Sri Lankans are now wondering what the suicide bomb blast in the heart of the capital means for the country's fragile peace process.
The motive for the attack is still unclear
It is the first such incident since a Tamil Tiger blew himself up in 2001 when being questioned by police guarding the then Prime Minister, Ratnasiri Wickremanayake.
But - unlike attacks during the height of the war - the intention behind this one is still not clear.
The woman suicide bomber initially tried to enter the Ministry of Agricultural Marketing and Development and Hindu Affairs run by Douglas Devananda - a Tamil politician implacably opposed to the Tigers.
Mr Devananda may have been the target but it is hard to imagine how a suicide bomber thought she would get past the tight security that surrounds a man who has survived previous attempts on his life.
Another theory is that the bomber expected to be escorted to the police station and that was her intended target.
A wall of silence from the Tigers - despite still having telephone contact with the outside world - seems to confirm their responsibility for the attack which bears all the hallmarks of their organisation.
Recent weeks have seen increasingly angry statements from the Tigers.
Many within the establishment in the south feel the split in the Tamil Tigers is too good an opportunity to miss
They have repeatedly accused the Sri Lankan military of waging a covert war against them in the east of the island using the breakaway commander Colonel Karuna.
The Tigers blamed Col Karuna for several attacks in the east, including the killing of a prominent journalist and four disabled rebel fighters.
The situation escalated on Monday when one rebel official was shot dead and three others injured in two attacks inside government-controlled territory in the east.

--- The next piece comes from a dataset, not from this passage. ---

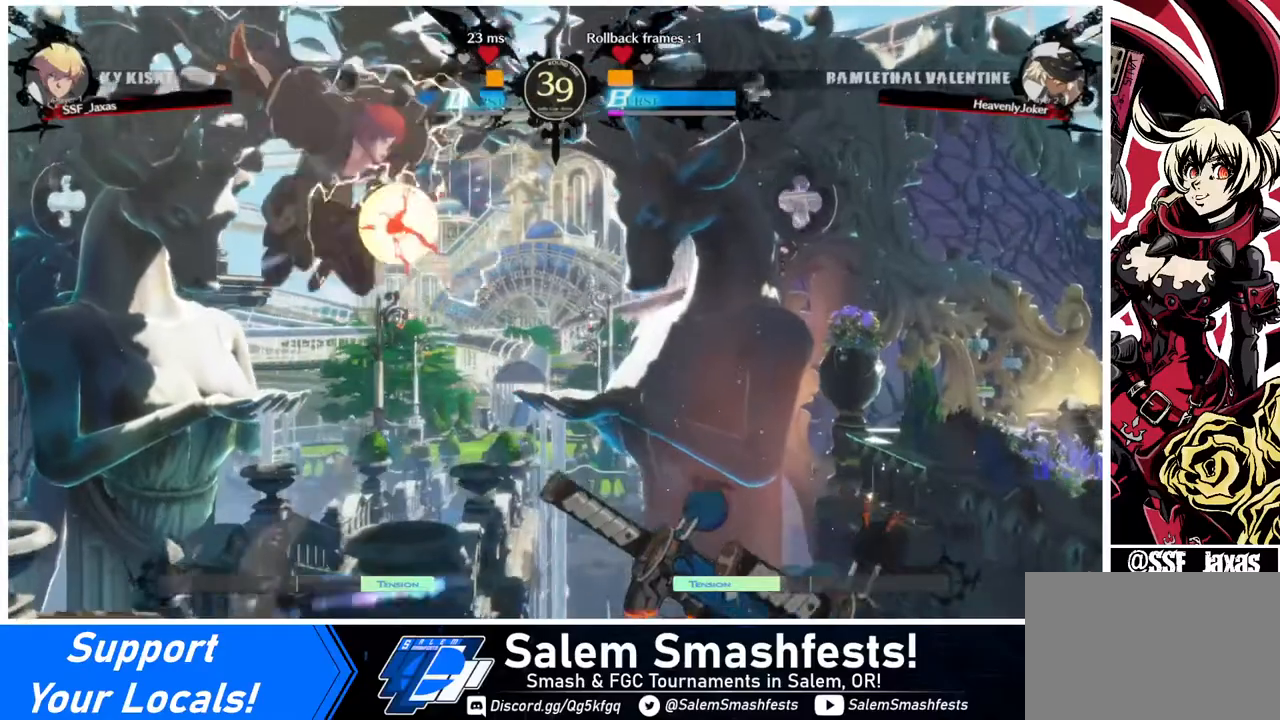
{"buttons": [], "events": [[480, "DPAD_LEFT", "up"]]}
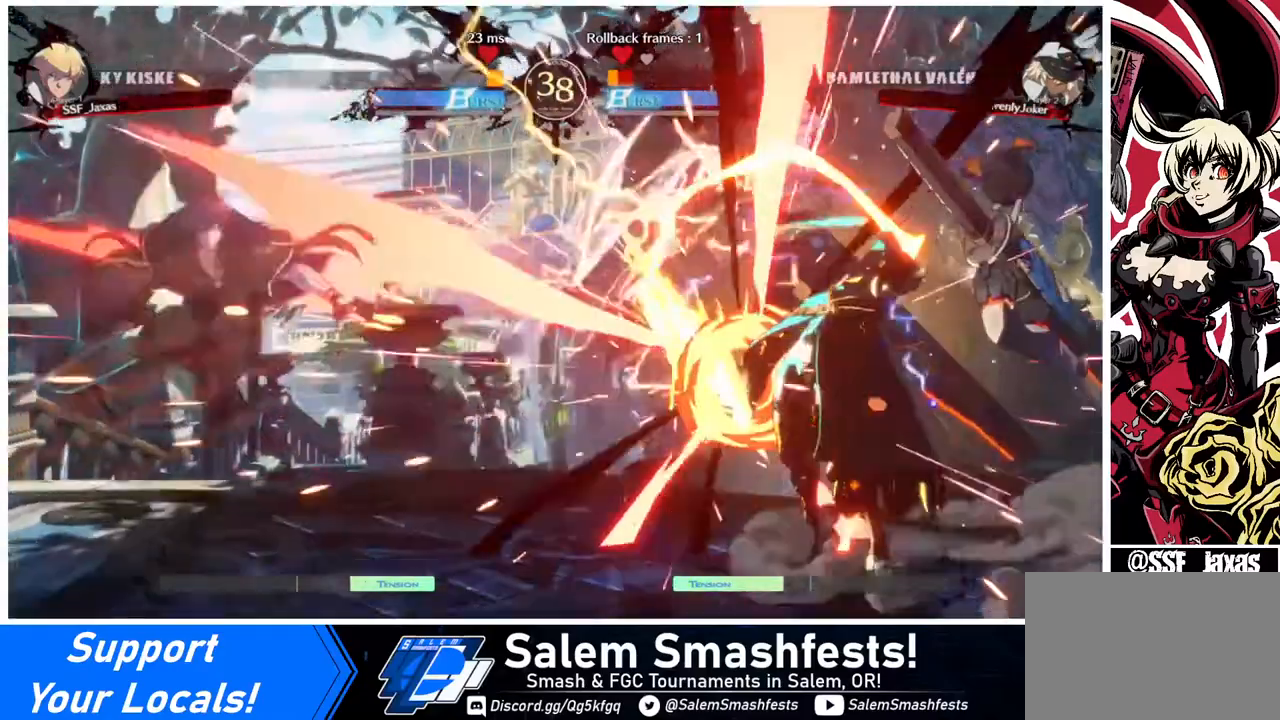
{"buttons": [], "events": [[80, "DPAD_DOWN", "down"], [200, "DPAD_RIGHT", "down"], [240, "DPAD_DOWN", "up"], [240, "TRIANGLE", "down"], [320, "DPAD_RIGHT", "up"], [320, "TRIANGLE", "up"]]}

The rebels accused the military of collusion in the attacks which took place on the day they commemorate the death anniversary of their first suicide bomber and honour the 240 other young men and women who followed him.
It looks as if this suicide bomb blast in Colombo is a message from the Tigers that they will not tolerate the situation in the east any more.
They believe the military has been aiding and abetting a man they consider a traitor to their organisation.
Col Karuna: Allegedly in cahoots with the military
Colonel Karuna was the second highest military commander in the rebel organisation until he broke ranks in March.
After a few days of internecine fighting in mid-April, he vanished.
Then four of his top female commanders escaped and held a news conference saying they had been in Colombo collaborating with military intelligence.
An opposition MP then admitted he had helped Colonel Karuna escape to the capital.
The Sri Lankan military still denies involvement in the growing scandal but a government minister admitted to journalists some military personnel must have been involved without the government's knowledge.
Douglas Devananda, who may have been the intended target of the suicide attack, has repeatedly said he has been in telephone contact with Colonel Karuna in order to help him establish a political party.
Many within the establishment in the south feel the split in the Tamil Tigers is too good an opportunity to miss.
They believe by backing Colonel Karuna they can weaken the rebel movement's grip on the east and undermine their claim to a Tamil homeland in the area and to be the sole representatives of Tamils.
The Sri Lankan military spokesman has said it is too early to say whether the bomb blast was an act of war by the Tigers.
The assumption is if the rebels meant to start the war again it would be with a series of simultaneous bombings, not just one.
There is, however, no doubt this is the most serious threat to the ceasefire since it was signed in February 2002.